The very important meeting that took place while the world watched the Musk-Trump spectacle
This was Friedrich Merz, the head of Germany's new government, who had just completed his first visit to the Oval Office as Chancellor. It was a meeting that may prove of more lasting significance for the wider world than the verbal fireworks between Donald Trump and Elon Musk.
In the main, the Trump-Merz encounter went well – no doubt to an extent because visiting foreign leaders are learning. As the two sat side by side in the Oval Office, it was hard not to believe that Merz had not spent some preparation time studying the worst (the ambush of Ukraine's Volodymyr Zelensky) and the best (the smoothly authoritative defence of Canada by Mark Carney) examples of how to handle Donald Trump.
Beyond some token flattery, Chancellor Merz began by saying comparatively little, helped along by a US press corps far more interested in domestic politics, including Trump v Musk, than in US-German relations. He piped up a little more on Germany's rising defence spending – eliciting a jocular aside from Trump about how there was a time when a German leader announcing increased military spending would not have been so well received in the US – before touching on the vexed tariff question, with the two jointly accepting that any bilateral discussions would have to be continued in the EU context.
When questions turned to Ukraine, however, the first signs of dissent appeared, with Merz waxing almost voluble in 100 per cent support of Ukraine – although it was not immediately apparent whether Trump fully understood this, whether he might have chosen to leave any points of friction for later, or whether he was just in a good mood (which he certainly appeared to be).
In all, though, it would appear that Germany, under its new centre-right chancellor, is well on the way to becoming the de facto EU, and maybe European, leader in relations with the United States, with Trump clearly appreciating that Merz was not Angela Merkel – who he initially referred to only as 'her', along with Germany's apparent ambition to become a model defence spender, at 5 per cent of GDP. Merz's facility with the English language, his legal and business background, not to mention his towering 6ft 6 height (3 inches more than Trump), all probably helped too.
If the tariff question was set to be a big topic at the lunch and the talks that followed the Oval Office exchanges, however, it looked destined to take second place to Ukraine. This is partly because someone else is the point person for trade talks – the EU's accomplished trade commissioner, Maros Sevcovic. But more because of the urgency that shone out through everything the two leaders had said about Ukraine in their responses to journalists, as well as the sharp differences that what they said – and they said quite a lot – revealed about the thinking on either side of the Atlantic.
And what stood out here, for all the surface bonhomie, offered few grounds for optimism. After weeks in which, it had seemed, the Europeans and the US had been making efforts to reconcile their approaches to the Ukraine war, the size of the gap looks almost as wide as ever.

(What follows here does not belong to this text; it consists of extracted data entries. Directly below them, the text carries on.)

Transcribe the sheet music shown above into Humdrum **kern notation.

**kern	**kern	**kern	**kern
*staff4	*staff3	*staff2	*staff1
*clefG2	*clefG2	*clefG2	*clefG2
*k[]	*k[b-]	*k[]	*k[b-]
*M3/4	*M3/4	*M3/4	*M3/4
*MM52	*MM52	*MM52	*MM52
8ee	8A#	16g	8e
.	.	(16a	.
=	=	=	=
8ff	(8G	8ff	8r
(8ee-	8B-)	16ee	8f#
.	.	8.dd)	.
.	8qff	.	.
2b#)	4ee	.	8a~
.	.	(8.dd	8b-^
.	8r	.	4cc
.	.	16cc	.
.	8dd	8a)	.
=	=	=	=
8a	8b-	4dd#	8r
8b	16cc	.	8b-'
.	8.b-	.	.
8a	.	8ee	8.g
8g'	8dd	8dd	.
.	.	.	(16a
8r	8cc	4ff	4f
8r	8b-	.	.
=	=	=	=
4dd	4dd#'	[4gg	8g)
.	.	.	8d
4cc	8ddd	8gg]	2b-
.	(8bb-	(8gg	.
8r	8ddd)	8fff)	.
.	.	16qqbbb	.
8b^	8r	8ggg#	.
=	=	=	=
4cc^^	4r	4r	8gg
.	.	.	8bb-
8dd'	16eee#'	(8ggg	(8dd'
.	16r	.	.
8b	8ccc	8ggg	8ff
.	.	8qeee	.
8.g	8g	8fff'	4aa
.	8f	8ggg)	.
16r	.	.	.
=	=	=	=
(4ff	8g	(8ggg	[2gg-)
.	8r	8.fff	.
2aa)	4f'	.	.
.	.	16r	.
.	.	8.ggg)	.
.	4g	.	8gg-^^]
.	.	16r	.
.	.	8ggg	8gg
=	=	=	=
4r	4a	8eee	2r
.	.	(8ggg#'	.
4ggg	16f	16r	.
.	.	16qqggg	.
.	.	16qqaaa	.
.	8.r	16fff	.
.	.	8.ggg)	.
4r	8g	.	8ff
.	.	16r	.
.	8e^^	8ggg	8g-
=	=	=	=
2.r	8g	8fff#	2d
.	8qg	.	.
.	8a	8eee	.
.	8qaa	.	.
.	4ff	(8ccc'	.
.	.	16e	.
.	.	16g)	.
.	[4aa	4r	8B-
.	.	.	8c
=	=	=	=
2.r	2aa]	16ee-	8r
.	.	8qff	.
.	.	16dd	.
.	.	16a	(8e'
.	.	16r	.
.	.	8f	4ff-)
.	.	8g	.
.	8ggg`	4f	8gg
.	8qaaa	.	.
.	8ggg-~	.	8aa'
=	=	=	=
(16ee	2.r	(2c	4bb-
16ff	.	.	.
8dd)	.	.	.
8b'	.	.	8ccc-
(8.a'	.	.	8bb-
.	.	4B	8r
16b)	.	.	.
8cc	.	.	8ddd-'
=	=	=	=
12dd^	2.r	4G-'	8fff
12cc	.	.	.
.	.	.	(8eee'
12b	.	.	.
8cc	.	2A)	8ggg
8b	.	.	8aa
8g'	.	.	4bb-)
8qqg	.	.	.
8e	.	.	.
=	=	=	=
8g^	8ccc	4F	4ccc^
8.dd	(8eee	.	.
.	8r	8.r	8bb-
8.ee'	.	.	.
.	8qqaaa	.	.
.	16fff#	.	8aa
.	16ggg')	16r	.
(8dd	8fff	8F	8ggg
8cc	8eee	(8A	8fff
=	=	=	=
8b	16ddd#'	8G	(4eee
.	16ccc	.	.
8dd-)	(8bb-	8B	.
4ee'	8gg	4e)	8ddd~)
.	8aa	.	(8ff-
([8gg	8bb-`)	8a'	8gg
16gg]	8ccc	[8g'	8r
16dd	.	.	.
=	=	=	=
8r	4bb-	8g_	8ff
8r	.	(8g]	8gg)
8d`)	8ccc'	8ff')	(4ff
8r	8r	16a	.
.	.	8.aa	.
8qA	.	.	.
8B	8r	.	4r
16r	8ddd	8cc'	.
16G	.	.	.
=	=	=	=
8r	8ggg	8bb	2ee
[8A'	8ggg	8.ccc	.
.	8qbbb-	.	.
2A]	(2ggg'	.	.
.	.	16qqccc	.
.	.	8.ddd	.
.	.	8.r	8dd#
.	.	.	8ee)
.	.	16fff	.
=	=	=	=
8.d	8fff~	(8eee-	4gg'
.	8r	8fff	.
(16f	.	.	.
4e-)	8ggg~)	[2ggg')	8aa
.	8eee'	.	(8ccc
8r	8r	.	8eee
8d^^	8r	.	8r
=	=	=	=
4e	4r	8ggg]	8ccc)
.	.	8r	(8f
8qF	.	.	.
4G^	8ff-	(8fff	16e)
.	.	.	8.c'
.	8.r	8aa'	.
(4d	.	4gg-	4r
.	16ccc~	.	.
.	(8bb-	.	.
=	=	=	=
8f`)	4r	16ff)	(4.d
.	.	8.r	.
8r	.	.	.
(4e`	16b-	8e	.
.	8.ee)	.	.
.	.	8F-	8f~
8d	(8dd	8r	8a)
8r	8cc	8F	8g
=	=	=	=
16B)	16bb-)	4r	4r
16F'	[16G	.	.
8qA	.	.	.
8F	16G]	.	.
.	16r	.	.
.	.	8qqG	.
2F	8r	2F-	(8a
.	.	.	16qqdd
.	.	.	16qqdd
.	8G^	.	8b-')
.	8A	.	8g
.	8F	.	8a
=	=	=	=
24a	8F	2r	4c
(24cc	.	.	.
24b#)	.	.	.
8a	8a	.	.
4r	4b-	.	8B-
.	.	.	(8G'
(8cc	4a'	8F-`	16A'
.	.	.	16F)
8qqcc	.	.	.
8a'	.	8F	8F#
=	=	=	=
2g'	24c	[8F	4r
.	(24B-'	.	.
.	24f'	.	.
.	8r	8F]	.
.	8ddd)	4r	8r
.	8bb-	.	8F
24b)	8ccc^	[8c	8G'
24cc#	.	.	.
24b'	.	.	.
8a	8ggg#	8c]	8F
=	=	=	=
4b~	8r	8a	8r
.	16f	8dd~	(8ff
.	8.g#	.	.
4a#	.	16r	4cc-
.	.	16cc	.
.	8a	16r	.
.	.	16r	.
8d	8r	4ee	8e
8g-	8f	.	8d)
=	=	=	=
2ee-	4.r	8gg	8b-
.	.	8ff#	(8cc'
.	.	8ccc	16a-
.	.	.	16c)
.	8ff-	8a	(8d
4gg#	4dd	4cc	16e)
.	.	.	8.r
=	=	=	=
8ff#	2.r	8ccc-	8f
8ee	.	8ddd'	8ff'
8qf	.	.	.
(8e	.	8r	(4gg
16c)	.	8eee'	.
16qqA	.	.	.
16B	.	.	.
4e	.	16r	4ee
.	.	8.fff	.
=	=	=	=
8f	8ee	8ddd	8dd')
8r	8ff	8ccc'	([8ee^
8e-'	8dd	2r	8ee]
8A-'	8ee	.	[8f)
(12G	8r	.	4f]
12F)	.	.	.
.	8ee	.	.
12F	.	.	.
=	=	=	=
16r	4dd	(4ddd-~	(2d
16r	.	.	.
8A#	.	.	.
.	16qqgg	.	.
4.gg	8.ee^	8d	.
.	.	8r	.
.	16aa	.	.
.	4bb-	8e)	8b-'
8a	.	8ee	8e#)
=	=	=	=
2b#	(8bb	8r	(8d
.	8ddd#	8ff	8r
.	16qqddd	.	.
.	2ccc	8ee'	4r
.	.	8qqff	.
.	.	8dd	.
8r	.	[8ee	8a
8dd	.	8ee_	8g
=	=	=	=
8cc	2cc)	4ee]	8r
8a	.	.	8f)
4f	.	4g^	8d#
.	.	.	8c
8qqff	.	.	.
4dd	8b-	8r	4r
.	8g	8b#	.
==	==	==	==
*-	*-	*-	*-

Both now profess to want the earliest possible end to the war, which marks a change from the European line a few weeks ago, when the argument from London and Paris was that now was not the time to stop fighting and that Europe's military support for Ukraine had to be boosted, both to replace any retreat by the US and to maintain pressure on Russia. That, however, is almost where the agreement stops.
What was said in the Oval Office showed that while Trump wants talks now, he has a deadline in mind for Russia and Ukraine to agree, and has a new sanctions package nearly ready to go. He still sees himself – despite recently calling Russia's President Putin 'crazy' – as the enabler of peace, standing in the middle.
Denying that he was friends with Putin – 'I'm no one's friend', he said – he refused to blame Russia alone, and compared Russia and Ukraine to kids fighting in a playground who were not yet ready to be separated, however much damage they were inflicting on each other. The fighting, he accepted, would probably go on for a while yet.
Merz, on the other hand, while accepting that the US was the 'key' to any agreement, insisted that he, and Europe, were entirely on Ukraine's side and they were 'looking for more pressure on Russia'. He went so far as to laud Ukraine for 'never' targeting civilians in their attacks – something Russia would contest in the light, most recently, of an attack on a bridge when a train was passing over.
And when Trump insisted that his determination to end the war was 'not about the money, well, it's a little bit the money, but it's not the big thing. It's the deaths and decimation' on both sides, Merz spoke only of Ukrainian deaths.
While Merz's view is not shared completely across Europe – Hungary, Slovakia and to an extent Italy would align themselves more with Trump – it is the prevailing EU position, and the one forcefully represented by the UK. Any recent hints of movement towards a single Western approach, it would seem, are just that. That Merz gave not the slightest hint of any movement towards Trump's position on the war suggested that the two sides of the Atlantic remain almost as far apart on what should happen next as Russia and Ukraine.